Pictures stay out. Extract the lines below from the first one through the line with "featuring illuminated kites", both included.

━━━━

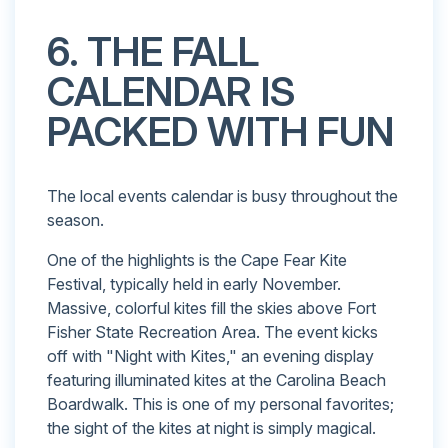
6. THE FALL
CALENDAR IS
PACKED WITH FUN
The local events calendar is busy throughout the
season.
One of the highlights is the Cape Fear Kite
Festival, typically held in early November.
Massive, colorful kites fill the skies above Fort
Fisher State Recreation Area. The event kicks
off with "Night with Kites," an evening display
featuring illuminated kites at the Carolina Beach
Boardwalk. This is one of my personal favorites;
the sight of the kites at night is simply magical.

━━━━

§ RESULT OF THIS EXERCISE
6. THE FALL
CALENDAR IS
PACKED WITH FUN
The local events calendar is busy throughout the
season.
One of the highlights is the Cape Fear Kite
Festival, typically held in early November.
Massive, colorful kites fill the skies above Fort
Fisher State Recreation Area. The event kicks
off with "Night with Kites," an evening display
featuring illuminated kites at the Carolina Beach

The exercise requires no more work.